> _Available data_
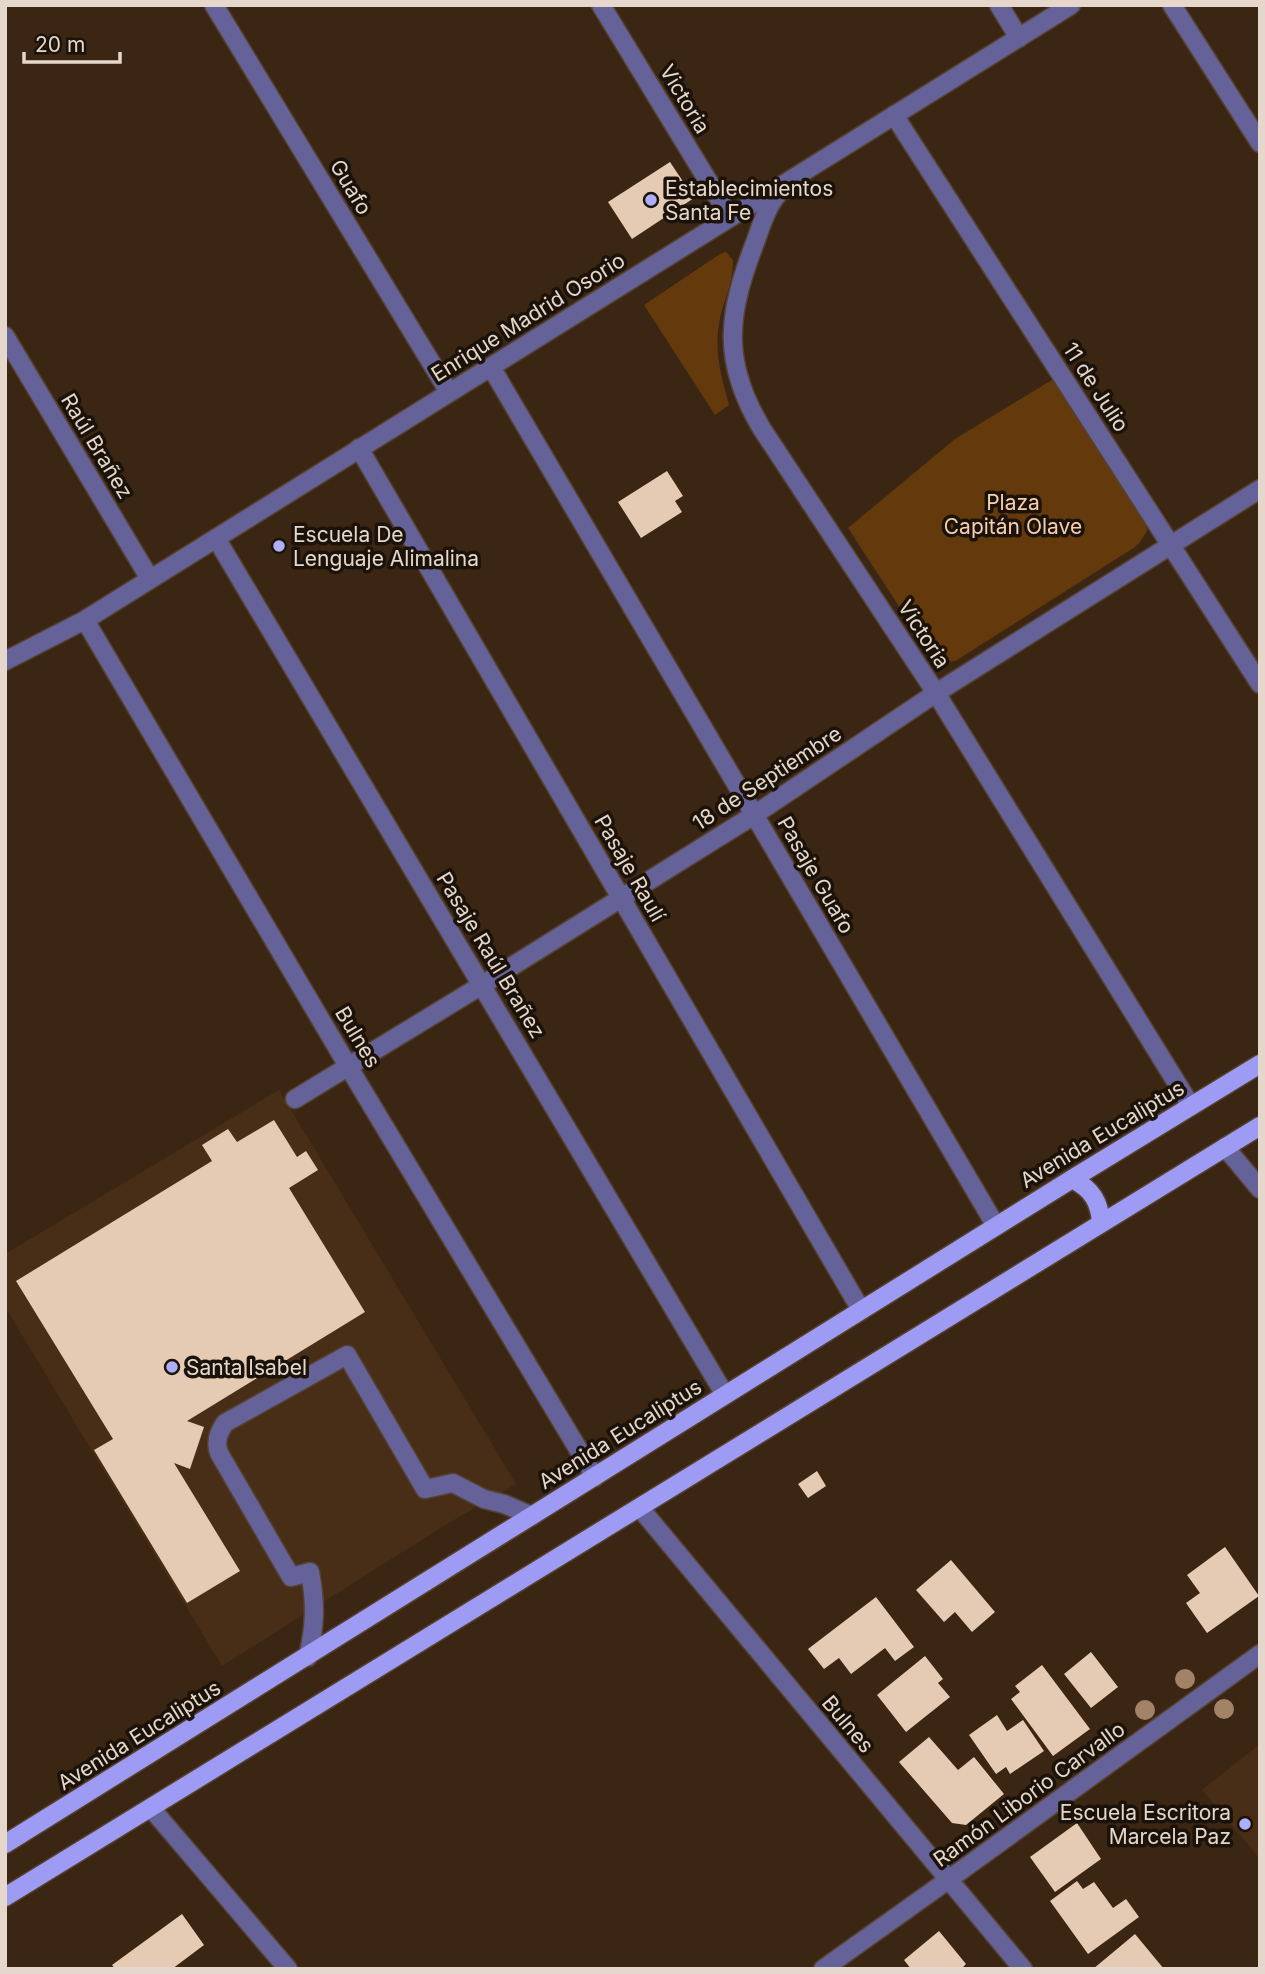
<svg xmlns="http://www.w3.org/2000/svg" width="1265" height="1974" font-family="Inter,sans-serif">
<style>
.built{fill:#482e16}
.green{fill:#643a0c}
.building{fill:#e6cbb4}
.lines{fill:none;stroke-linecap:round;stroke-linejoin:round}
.minor-casing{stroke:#564230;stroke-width:21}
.major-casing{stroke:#564230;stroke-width:21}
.minor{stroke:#646298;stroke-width:18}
.major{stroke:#9e9bf4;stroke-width:18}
.tree{fill:#a28368}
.poi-dot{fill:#afaefa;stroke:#1b1209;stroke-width:2.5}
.labels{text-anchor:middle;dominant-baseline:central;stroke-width:7;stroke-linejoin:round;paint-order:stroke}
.street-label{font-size:21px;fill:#e5d7cb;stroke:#1b1209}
.poi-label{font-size:21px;fill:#e5d7cb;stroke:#1b1209;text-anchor:start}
.park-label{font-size:21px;fill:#f7cfae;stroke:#1b1209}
</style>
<rect width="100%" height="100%" fill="#3b2613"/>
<path class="built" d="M 279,1090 L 516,1484 L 442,1527 L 222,1666 L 5,1307 L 5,1254 Z
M 1260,1744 L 1260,1859 L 1202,1790 Z"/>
<path class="green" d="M 726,252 L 733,260 C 734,282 722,303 719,324 C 714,352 722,379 729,405 L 715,415 L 644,305 L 720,254 Z
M 1055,378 L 1145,519 L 1147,531 L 1140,542 L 1135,547 L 957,660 C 947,664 938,661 930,654 L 848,528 L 955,439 Z"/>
<path class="building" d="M 670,162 L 694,198 L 632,239 L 608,202 Z
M 667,471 L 683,496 L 675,501 L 682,512 L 641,538 L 618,502 Z
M 274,1120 L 297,1157 L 306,1151 L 318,1170 L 289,1188 L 365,1312 L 187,1421 L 204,1427 L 190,1469 L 174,1463 L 240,1571 L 187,1603 L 94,1450 L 113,1439 L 16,1281 L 212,1161 L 202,1145 L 228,1129 L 237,1142 Z
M 817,1471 L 826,1486 L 808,1498 L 798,1484 Z
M 1225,1547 L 1259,1596 L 1207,1633 L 1186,1603 L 1200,1593 L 1187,1575 Z
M 951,1560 L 995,1612 L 972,1632 L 955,1612 L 944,1622 L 916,1590 Z
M 876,1597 L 914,1647 L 895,1661 L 885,1648 L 851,1674 L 839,1658 L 824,1669 L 808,1649 Z
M 1091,1652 L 1118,1687 L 1091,1708 L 1064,1674 Z
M 925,1656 L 943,1679 L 938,1683 L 950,1697 L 906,1732 L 877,1695 Z
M 1042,1665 L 1090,1729 L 1053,1756 L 1011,1699 L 1020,1692 L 1015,1686 Z
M 997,1715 L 1007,1731 L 1023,1720 L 1044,1751 L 1010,1774 L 1006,1767 L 996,1774 L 969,1735 Z
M 929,1737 L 958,1770 L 974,1757 L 1004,1794 L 966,1825 L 952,1823 L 899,1762 Z
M 1077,1823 L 1101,1859 L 1055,1892 L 1030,1857 Z
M 1077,1881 L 1083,1889 L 1094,1882 L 1113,1908 L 1126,1899 L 1139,1917 L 1088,1954 L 1050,1901 Z
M 182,1914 L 204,1945 L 172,1969 L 115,1969 L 112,1965 Z
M 939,1931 L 966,1964 L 961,1969 L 911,1969 L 904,1960 Z
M 1135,1934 L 1164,1969 L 1093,1969 Z"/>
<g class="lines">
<g class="minor-casing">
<path id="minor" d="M 214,5 L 449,392
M 601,5 L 730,217
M 999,5 L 1019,38
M 1172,5 L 1260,143
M 894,115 L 1260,684
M 784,188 C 769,200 762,223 756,240 C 728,313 720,359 762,429 L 936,693 L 1191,1106
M 5,336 L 150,579
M 491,367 L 996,1226
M 359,448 L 861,1310
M 216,538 L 725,1395
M 85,620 L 348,1066 L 595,1477
M 5,661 L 85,620 L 1071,5
M 295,1099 L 482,985 L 754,815 L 936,693 L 1260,489
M 1225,1147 L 1260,1189
M 640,1508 L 1023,1969
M 308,1657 C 315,1626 316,1604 310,1572 L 291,1577 L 219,1453 C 215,1442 218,1433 225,1423 L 347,1355 L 425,1489 L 453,1483 L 484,1499 L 504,1504 L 532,1516
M 151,1808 L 288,1969
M 823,1969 L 948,1880 L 1260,1654"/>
</g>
<g class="major-casing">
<path id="major" d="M 1072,1179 C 1092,1189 1100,1202 1101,1224
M 5,1844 L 1072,1179 L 1260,1064
M 5,1897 L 1260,1126"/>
</g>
<use href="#minor" class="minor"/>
<use href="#major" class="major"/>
</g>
<g class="tree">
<circle cx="1185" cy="1679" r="10"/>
<circle cx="1224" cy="1709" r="10"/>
<circle cx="1145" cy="1710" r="10"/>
</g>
<g class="poi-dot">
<circle cx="651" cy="200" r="7"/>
<circle cx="279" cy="546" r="7"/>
<circle cx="172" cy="1367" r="7"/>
<circle cx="1245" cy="1824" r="7"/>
</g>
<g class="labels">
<g class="street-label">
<text transform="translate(685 99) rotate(59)">Victoria</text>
<text transform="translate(351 187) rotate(59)">Guafo</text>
<text transform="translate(528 317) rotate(-32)">Enrique Madrid Osorio</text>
<text transform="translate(1096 387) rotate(57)">11 de Julio</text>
<text transform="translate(97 446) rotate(59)">Raúl Brañez</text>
<text transform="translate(924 634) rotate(57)">Victoria</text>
<text transform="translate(767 778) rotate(-33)">18 de Septiembre</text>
<text transform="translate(630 868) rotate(60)">Pasaje Raulí</text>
<text transform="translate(816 875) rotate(60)">Pasaje Guafo</text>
<text transform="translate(491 955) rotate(59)">Pasaje Raúl Brañez</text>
<text transform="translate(358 1037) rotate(59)">Bulnes</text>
<text transform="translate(1102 1134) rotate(-31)">Avenida Eucaliptus</text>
<text transform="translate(620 1434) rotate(-32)">Avenida Eucaliptus</text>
<text transform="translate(848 1724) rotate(50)">Bulnes</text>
<text transform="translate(139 1735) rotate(-32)">Avenida Eucaliptus</text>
<text transform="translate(1029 1794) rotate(-36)">Ramón Liborio Carvallo</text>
</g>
<g class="poi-label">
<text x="665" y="188">Establecimientos<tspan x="665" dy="24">Santa Fe</tspan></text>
<text x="293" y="534">Escuela De<tspan x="293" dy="24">Lenguaje Alimalina</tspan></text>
<text x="186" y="1367">Santa Isabel</text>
<text x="1231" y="1812" text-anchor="end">Escuela Escritora<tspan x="1231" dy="24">Marcela Paz</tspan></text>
</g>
<g class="park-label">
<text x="1013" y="502">Plaza<tspan x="1013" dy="24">Capitán Olave</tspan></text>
</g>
</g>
<rect width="1265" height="1974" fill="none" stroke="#e5d7cb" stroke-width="14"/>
<path d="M24 52v10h96v-10" fill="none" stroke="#e5d7cb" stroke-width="3.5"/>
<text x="35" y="52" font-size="21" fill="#e5d7cb" stroke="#1b1209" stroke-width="5" paint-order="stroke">20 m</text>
</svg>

> _Work instruction_
The records above are to be set down exactly as written, with no images.

> _Reply_
<svg xmlns="http://www.w3.org/2000/svg" width="1265" height="1974" font-family="Inter,sans-serif">
<style>
.built{fill:#482e16}
.green{fill:#643a0c}
.building{fill:#e6cbb4}
.lines{fill:none;stroke-linecap:round;stroke-linejoin:round}
.minor-casing{stroke:#564230;stroke-width:21}
.major-casing{stroke:#564230;stroke-width:21}
.minor{stroke:#646298;stroke-width:18}
.major{stroke:#9e9bf4;stroke-width:18}
.tree{fill:#a28368}
.poi-dot{fill:#afaefa;stroke:#1b1209;stroke-width:2.5}
.labels{text-anchor:middle;dominant-baseline:central;stroke-width:7;stroke-linejoin:round;paint-order:stroke}
.street-label{font-size:21px;fill:#e5d7cb;stroke:#1b1209}
.poi-label{font-size:21px;fill:#e5d7cb;stroke:#1b1209;text-anchor:start}
.park-label{font-size:21px;fill:#f7cfae;stroke:#1b1209}
</style>
<rect width="100%" height="100%" fill="#3b2613"/>
<path class="built" d="M 279,1090 L 516,1484 L 442,1527 L 222,1666 L 5,1307 L 5,1254 Z
M 1260,1744 L 1260,1859 L 1202,1790 Z"/>
<path class="green" d="M 726,252 L 733,260 C 734,282 722,303 719,324 C 714,352 722,379 729,405 L 715,415 L 644,305 L 720,254 Z
M 1055,378 L 1145,519 L 1147,531 L 1140,542 L 1135,547 L 957,660 C 947,664 938,661 930,654 L 848,528 L 955,439 Z"/>
<path class="building" d="M 670,162 L 694,198 L 632,239 L 608,202 Z
M 667,471 L 683,496 L 675,501 L 682,512 L 641,538 L 618,502 Z
M 274,1120 L 297,1157 L 306,1151 L 318,1170 L 289,1188 L 365,1312 L 187,1421 L 204,1427 L 190,1469 L 174,1463 L 240,1571 L 187,1603 L 94,1450 L 113,1439 L 16,1281 L 212,1161 L 202,1145 L 228,1129 L 237,1142 Z
M 817,1471 L 826,1486 L 808,1498 L 798,1484 Z
M 1225,1547 L 1259,1596 L 1207,1633 L 1186,1603 L 1200,1593 L 1187,1575 Z
M 951,1560 L 995,1612 L 972,1632 L 955,1612 L 944,1622 L 916,1590 Z
M 876,1597 L 914,1647 L 895,1661 L 885,1648 L 851,1674 L 839,1658 L 824,1669 L 808,1649 Z
M 1091,1652 L 1118,1687 L 1091,1708 L 1064,1674 Z
M 925,1656 L 943,1679 L 938,1683 L 950,1697 L 906,1732 L 877,1695 Z
M 1042,1665 L 1090,1729 L 1053,1756 L 1011,1699 L 1020,1692 L 1015,1686 Z
M 997,1715 L 1007,1731 L 1023,1720 L 1044,1751 L 1010,1774 L 1006,1767 L 996,1774 L 969,1735 Z
M 929,1737 L 958,1770 L 974,1757 L 1004,1794 L 966,1825 L 952,1823 L 899,1762 Z
M 1077,1823 L 1101,1859 L 1055,1892 L 1030,1857 Z
M 1077,1881 L 1083,1889 L 1094,1882 L 1113,1908 L 1126,1899 L 1139,1917 L 1088,1954 L 1050,1901 Z
M 182,1914 L 204,1945 L 172,1969 L 115,1969 L 112,1965 Z
M 939,1931 L 966,1964 L 961,1969 L 911,1969 L 904,1960 Z
M 1135,1934 L 1164,1969 L 1093,1969 Z"/>
<g class="lines">
<g class="minor-casing">
<path id="minor" d="M 214,5 L 449,392
M 601,5 L 730,217
M 999,5 L 1019,38
M 1172,5 L 1260,143
M 894,115 L 1260,684
M 784,188 C 769,200 762,223 756,240 C 728,313 720,359 762,429 L 936,693 L 1191,1106
M 5,336 L 150,579
M 491,367 L 996,1226
M 359,448 L 861,1310
M 216,538 L 725,1395
M 85,620 L 348,1066 L 595,1477
M 5,661 L 85,620 L 1071,5
M 295,1099 L 482,985 L 754,815 L 936,693 L 1260,489
M 1225,1147 L 1260,1189
M 640,1508 L 1023,1969
M 308,1657 C 315,1626 316,1604 310,1572 L 291,1577 L 219,1453 C 215,1442 218,1433 225,1423 L 347,1355 L 425,1489 L 453,1483 L 484,1499 L 504,1504 L 532,1516
M 151,1808 L 288,1969
M 823,1969 L 948,1880 L 1260,1654"/>
</g>
<g class="major-casing">
<path id="major" d="M 1072,1179 C 1092,1189 1100,1202 1101,1224
M 5,1844 L 1072,1179 L 1260,1064
M 5,1897 L 1260,1126"/>
</g>
<use href="#minor" class="minor"/>
<use href="#major" class="major"/>
</g>
<g class="tree">
<circle cx="1185" cy="1679" r="10"/>
<circle cx="1224" cy="1709" r="10"/>
<circle cx="1145" cy="1710" r="10"/>
</g>
<g class="poi-dot">
<circle cx="651" cy="200" r="7"/>
<circle cx="279" cy="546" r="7"/>
<circle cx="172" cy="1367" r="7"/>
<circle cx="1245" cy="1824" r="7"/>
</g>
<g class="labels">
<g class="street-label">
<text transform="translate(685 99) rotate(59)">Victoria</text>
<text transform="translate(351 187) rotate(59)">Guafo</text>
<text transform="translate(528 317) rotate(-32)">Enrique Madrid Osorio</text>
<text transform="translate(1096 387) rotate(57)">11 de Julio</text>
<text transform="translate(97 446) rotate(59)">Raúl Brañez</text>
<text transform="translate(924 634) rotate(57)">Victoria</text>
<text transform="translate(767 778) rotate(-33)">18 de Septiembre</text>
<text transform="translate(630 868) rotate(60)">Pasaje Raulí</text>
<text transform="translate(816 875) rotate(60)">Pasaje Guafo</text>
<text transform="translate(491 955) rotate(59)">Pasaje Raúl Brañez</text>
<text transform="translate(358 1037) rotate(59)">Bulnes</text>
<text transform="translate(1102 1134) rotate(-31)">Avenida Eucaliptus</text>
<text transform="translate(620 1434) rotate(-32)">Avenida Eucaliptus</text>
<text transform="translate(848 1724) rotate(50)">Bulnes</text>
<text transform="translate(139 1735) rotate(-32)">Avenida Eucaliptus</text>
<text transform="translate(1029 1794) rotate(-36)">Ramón Liborio Carvallo</text>
</g>
<g class="poi-label">
<text x="665" y="188">Establecimientos<tspan x="665" dy="24">Santa Fe</tspan></text>
<text x="293" y="534">Escuela De<tspan x="293" dy="24">Lenguaje Alimalina</tspan></text>
<text x="186" y="1367">Santa Isabel</text>
<text x="1231" y="1812" text-anchor="end">Escuela Escritora<tspan x="1231" dy="24">Marcela Paz</tspan></text>
</g>
<g class="park-label">
<text x="1013" y="502">Plaza<tspan x="1013" dy="24">Capitán Olave</tspan></text>
</g>
</g>
<rect width="1265" height="1974" fill="none" stroke="#e5d7cb" stroke-width="14"/>
<path d="M24 52v10h96v-10" fill="none" stroke="#e5d7cb" stroke-width="3.5"/>
<text x="35" y="52" font-size="21" fill="#e5d7cb" stroke="#1b1209" stroke-width="5" paint-order="stroke">20 m</text>
</svg>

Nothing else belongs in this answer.